WORK TO BE COMPLETED = Every line of the listing that holds the word "down" should be returned.

GIVEN INFORMATION =
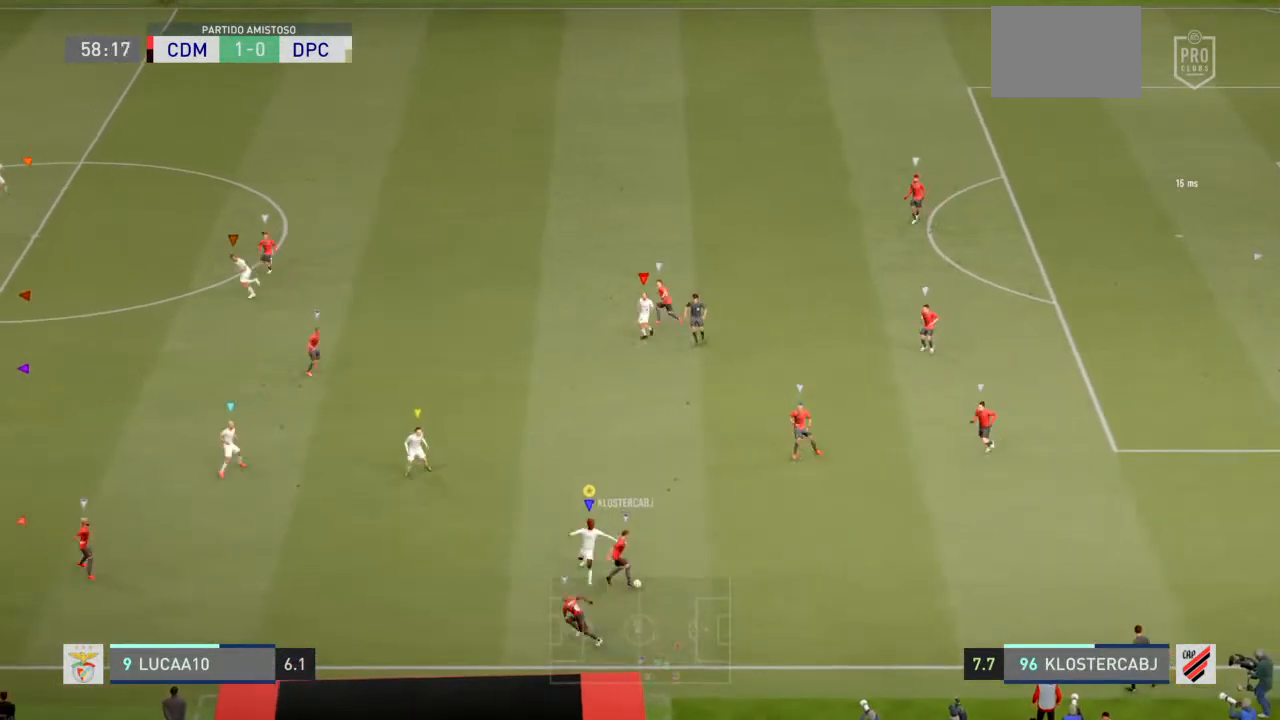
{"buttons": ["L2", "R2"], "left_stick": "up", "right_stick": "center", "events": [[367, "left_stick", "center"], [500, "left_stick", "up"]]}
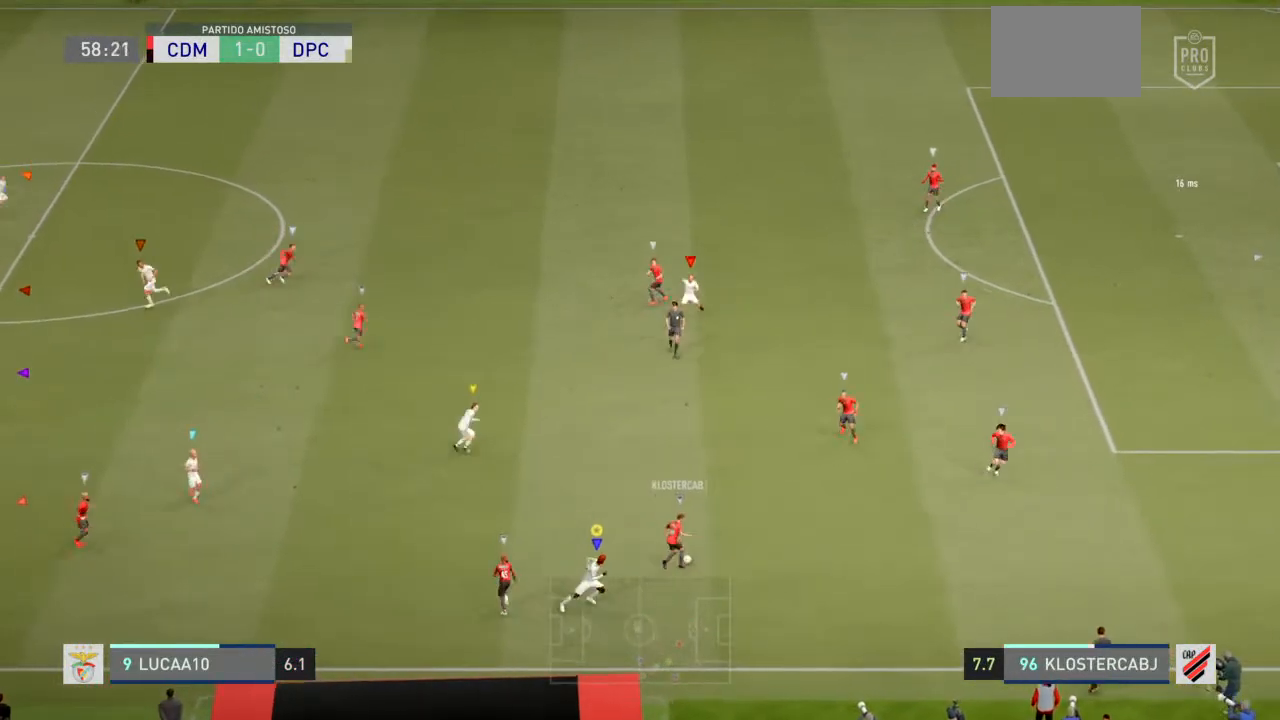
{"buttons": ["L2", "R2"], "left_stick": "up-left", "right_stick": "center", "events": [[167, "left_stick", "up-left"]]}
---
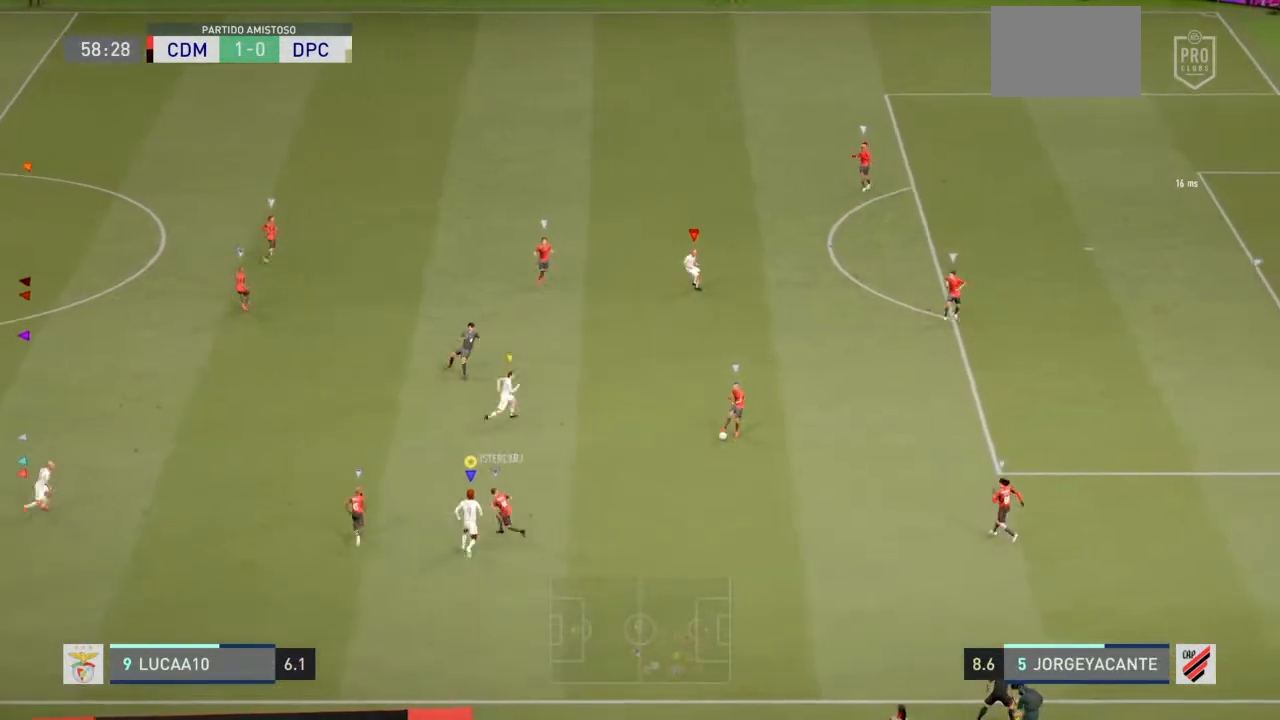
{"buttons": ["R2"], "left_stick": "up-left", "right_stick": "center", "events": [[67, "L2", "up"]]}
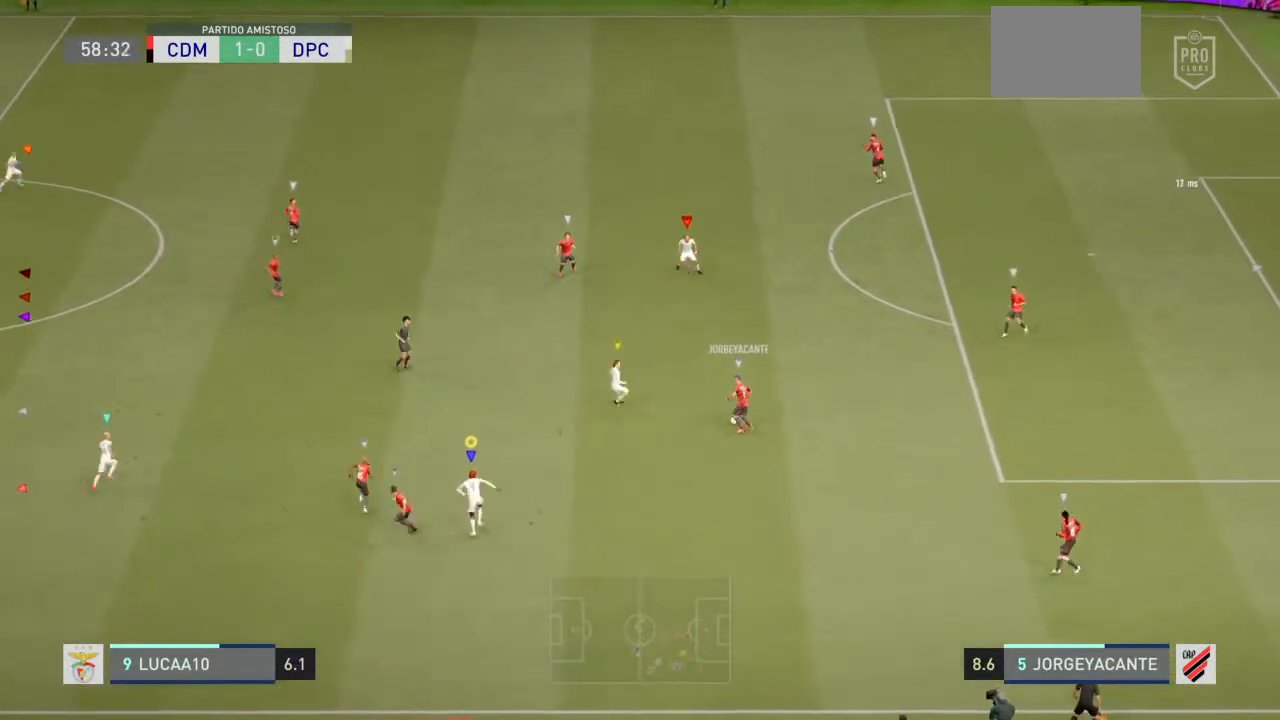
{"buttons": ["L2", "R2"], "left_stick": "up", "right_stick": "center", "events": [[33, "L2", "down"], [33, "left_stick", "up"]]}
==
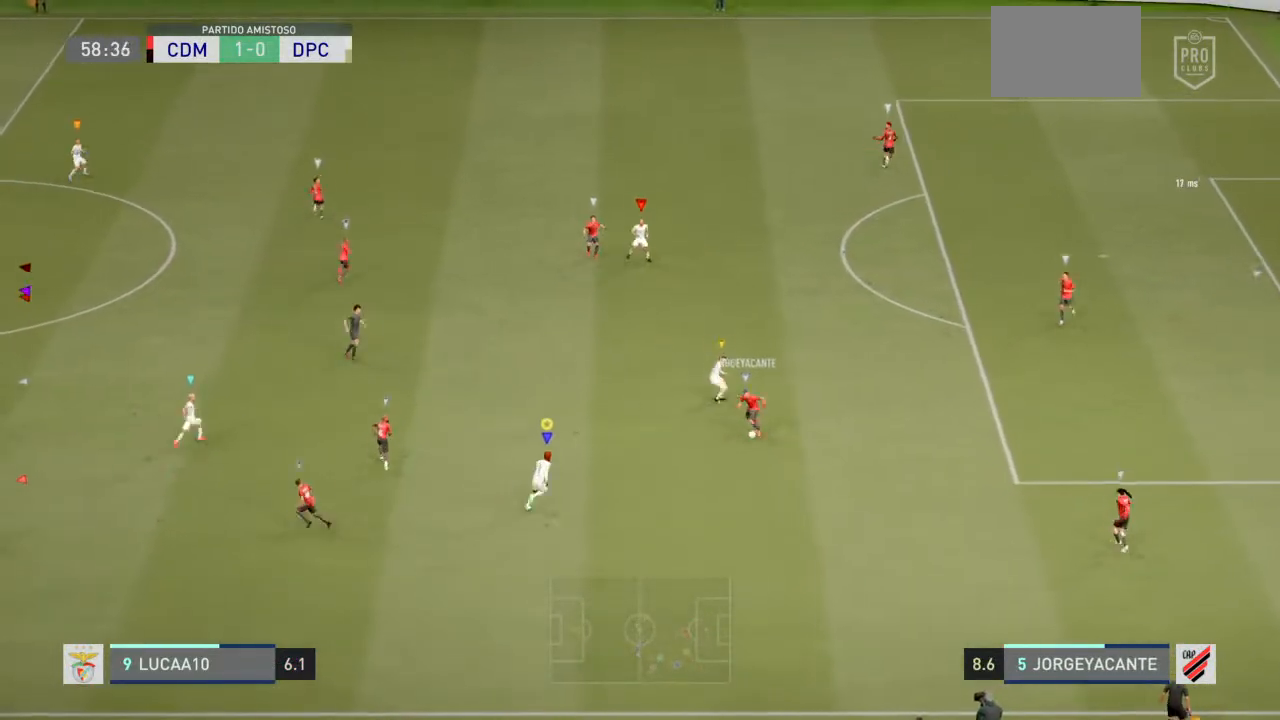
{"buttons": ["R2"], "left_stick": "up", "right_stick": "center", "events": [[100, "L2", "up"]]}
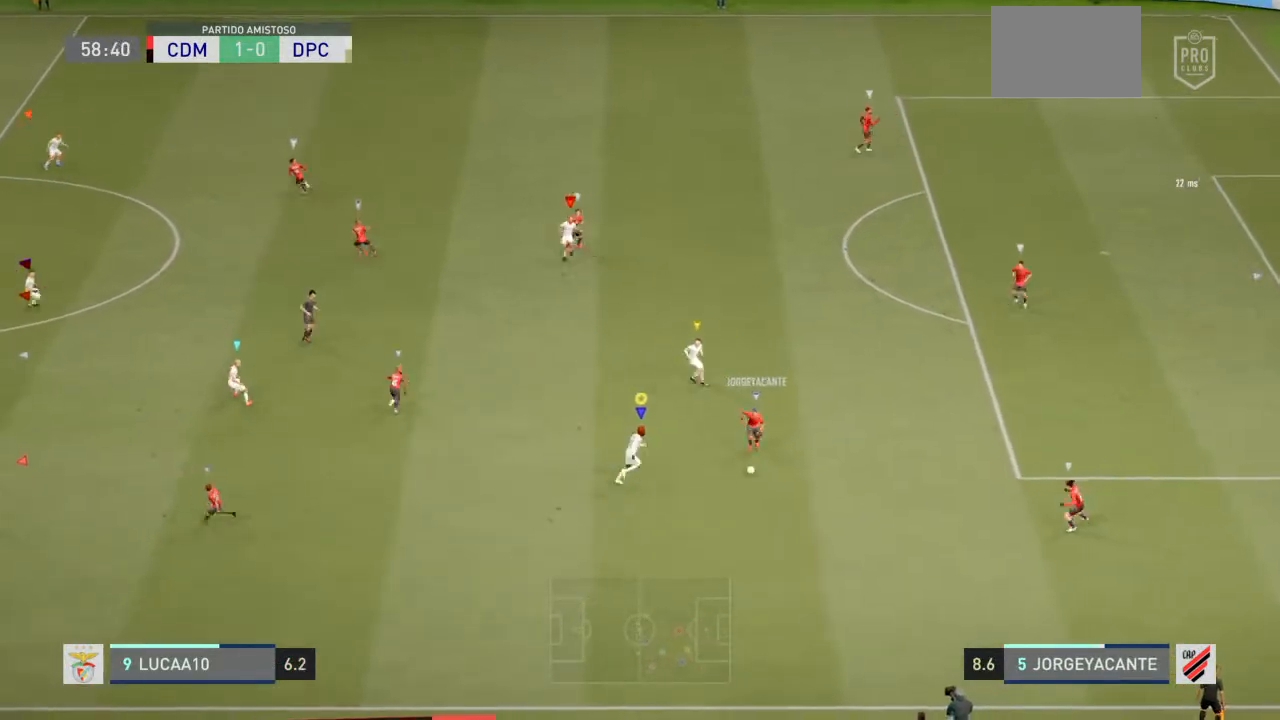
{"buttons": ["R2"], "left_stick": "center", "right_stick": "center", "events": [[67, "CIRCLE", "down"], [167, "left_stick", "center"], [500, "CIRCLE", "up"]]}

WRITTEN SOLUTION =
{"buttons": ["L2", "R2"], "left_stick": "up", "right_stick": "center", "events": [[33, "L2", "down"], [33, "left_stick", "up"]]}
{"buttons": ["R2"], "left_stick": "center", "right_stick": "center", "events": [[67, "CIRCLE", "down"], [167, "left_stick", "center"], [500, "CIRCLE", "up"]]}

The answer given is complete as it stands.